PROVIDED DATA Block Start

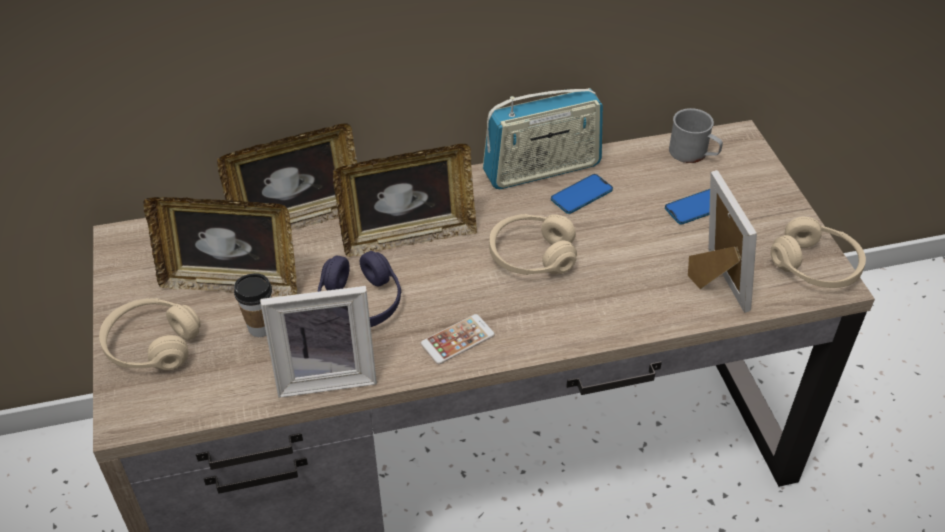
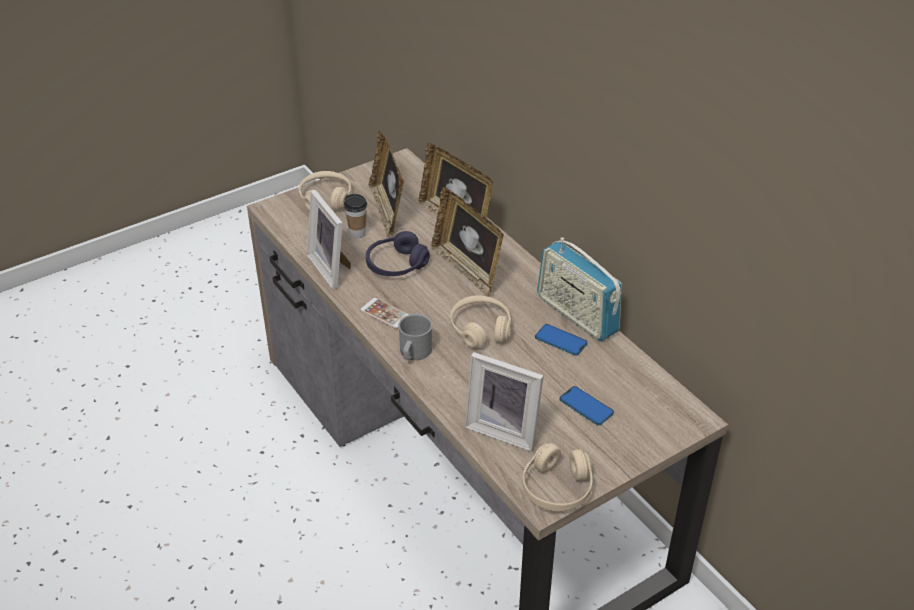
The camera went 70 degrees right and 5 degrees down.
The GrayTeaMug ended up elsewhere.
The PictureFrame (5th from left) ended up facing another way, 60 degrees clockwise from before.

PROVIDED DATA Block End

EXERCISE DESCRIPTION
The answer must be the full listing, exact in every line, with the pictures removed.

RESPONSE
The camera went 70 degrees right and 5 degrees down.
The GrayTeaMug ended up elsewhere.
The PictureFrame (5th from left) ended up facing another way, 60 degrees clockwise from before.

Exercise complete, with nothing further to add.